Рядом откуда-то взялась дамочка. Будто из-под земли выскочила. Как это я ее не заметил? Должно быть, тоже скамеечка приглянулась.
– Пожалуйста. – Я круто щелкнул своей «Зиппо». Люблю реальные вещи.
Не похоже было, что ее с работы турнули. Вид счастливый, прикинута от Нины Риччи или от кого там? – я в последнее время как-то почти не слежу. Так что непонятно, зачем она по скамейкам шарахается.
Я поискал глазами ее жлобов. Рядом с такой счастливой обязательно должен какой-нибудь шофер вертеться.
Эта была одна.
– Сколько? – она наклонилась ко мне, и я подумал, что духи у нее баксов за двести.
– Сто, – говорю не задумываясь.
Просто так сказал. Пошутил. Я даже не знал, о чем она спрашивает.
Она открывает сумочку и тащит оттуда два раза по пятьдесят. Зелеными. Прямо как в кино. Сунула их мне в руку.
Я говорю:
– За что?
Она говорит:
– Ты знаешь.
Я посмотрел на нее немного и говорю:
– Не-ет, я не хочу.
Она говорит:
– Мало, что ли? На еще пятьдесят.
Я говорю:
– Да не хочу я, не надо мне пятьдесят.
А она говорит:
– Ну, тогда давай за двести. – И толкает мне в руку другие баксы.

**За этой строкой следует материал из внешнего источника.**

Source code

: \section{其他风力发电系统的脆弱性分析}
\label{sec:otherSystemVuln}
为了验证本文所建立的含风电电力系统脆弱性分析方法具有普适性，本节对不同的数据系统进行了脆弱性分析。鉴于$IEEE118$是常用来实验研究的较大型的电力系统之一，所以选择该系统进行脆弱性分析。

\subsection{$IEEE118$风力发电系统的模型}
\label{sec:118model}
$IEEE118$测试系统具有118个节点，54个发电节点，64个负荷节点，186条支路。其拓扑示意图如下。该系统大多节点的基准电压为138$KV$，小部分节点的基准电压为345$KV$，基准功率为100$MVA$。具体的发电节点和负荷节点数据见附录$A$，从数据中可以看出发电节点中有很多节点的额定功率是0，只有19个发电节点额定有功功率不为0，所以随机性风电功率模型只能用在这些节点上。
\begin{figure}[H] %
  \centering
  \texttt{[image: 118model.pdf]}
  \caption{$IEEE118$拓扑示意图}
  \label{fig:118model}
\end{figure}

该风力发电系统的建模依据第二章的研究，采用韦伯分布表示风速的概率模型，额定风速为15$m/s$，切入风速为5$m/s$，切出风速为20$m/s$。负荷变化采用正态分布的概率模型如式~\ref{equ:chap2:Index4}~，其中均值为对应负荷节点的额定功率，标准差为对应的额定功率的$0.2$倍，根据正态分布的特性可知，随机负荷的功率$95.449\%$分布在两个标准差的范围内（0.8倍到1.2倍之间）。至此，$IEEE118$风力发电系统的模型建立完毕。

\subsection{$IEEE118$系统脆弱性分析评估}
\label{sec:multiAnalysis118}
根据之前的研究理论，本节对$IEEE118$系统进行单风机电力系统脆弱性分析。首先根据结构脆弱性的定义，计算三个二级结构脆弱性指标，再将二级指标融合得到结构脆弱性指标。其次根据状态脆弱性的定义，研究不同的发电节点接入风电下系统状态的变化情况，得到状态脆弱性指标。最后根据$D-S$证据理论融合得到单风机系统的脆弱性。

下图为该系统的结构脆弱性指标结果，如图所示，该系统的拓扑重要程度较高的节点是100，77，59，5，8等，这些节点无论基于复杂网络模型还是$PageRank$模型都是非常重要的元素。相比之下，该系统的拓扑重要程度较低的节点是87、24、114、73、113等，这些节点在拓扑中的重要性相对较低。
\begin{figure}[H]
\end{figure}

Я думаю, ну, блин, попал. Бешеная какая-то! А сам ее все время от себя отталкиваю.
Вдруг она говорит:
– Ты что, случайно на эту скамейку сел?
– Ага, – говорю. – На камне попа сидеть замерзла.
Она рассмеялась:
– Ну дай тогда еще раз прикурить. – Теперь уже нормальным голосом сказала.
Я снова щелкнул «Зиппо», она затянулась, и мы стали сидеть молча. Типа, присели на лавочку и отдыхаем. Кому какое дело? Мимо прогуливались туристы. Их теперь много стало на Манежной, после того как под землей эту ерунду построили. Фонтанчики, зверушки – малышня любит.
Она вдруг тихо засмеялась:
– А ты чего все-таки отказался-то?
Я пожал плечами:
– Не знаю… За деньги как-то не так.
– И руку мою так серьезно отталкивал. – Она прыснула от смеха. – Застеснялся, что ли? Даже побледнел.
– Да нет, – сказал я. – Просто сначала не врубился, в чем дело.
– Ты правда случайно сюда сел?
– А что, здесь просто так посидеть нельзя?
Она затянулась поглубже:
– Ну, это специальное такое место.
– Да я уж понял.
– Догадливый.
Она замолчала и, щурясь от дыма, продолжала смотреть на меня.
– А может, я тебе не понравилась? Старовата, наверное, для тебя?
На вид ей было лет тридцать. Конечно, лучше бы помоложе, но и эта была ничего. Хорошая. Симпатичная, чего говорить. Возраст тут не помеха.
– Да нет, – сказал я. – Возраст тут ни при чем. Просто не могу за деньги.
– Ну, как знаешь.
Она откинулась немного назад и положила руку на спинку скамьи.
– Надо же, вот и весна пришла, – сказала она, глубоко вздохнув. – У тебя все в порядке?
– Да-да, все нормально. А как у вас?
– Чего ты тогда один тут сидишь? Посинел весь от холода.
– Так, ерунда. Просто времени много.
– У кого времени много, те в такую погоду на скамейках не сидят.
– А где они сидят?
– В разных хороших местах.
– Для таких мест бабки хорошие нужны.
Она бросила сигарету и улыбнулась:
– Ты теперь знаешь, где их достать.
– В принципе, конечно… – начал я.
– В общем, если надумаешь, позвони.
Она встала и протянула мне визитку:
– Ты славненький, только весь синий. Иди домой, а то совсем замерзнешь. Тебя как зовут-то?
– Миша.
Я держал визитку и думал, что, в принципе, надо было соглашаться. Это и были те бабки, о которых я думал с самого утра. Но как я теперь должен был за ней бежать? Типа – «постойте, давайте поговорим еще»? Вот, блин, всегда так! Вечно вовремя не сообразишь. В который раз одним местом прощелкал.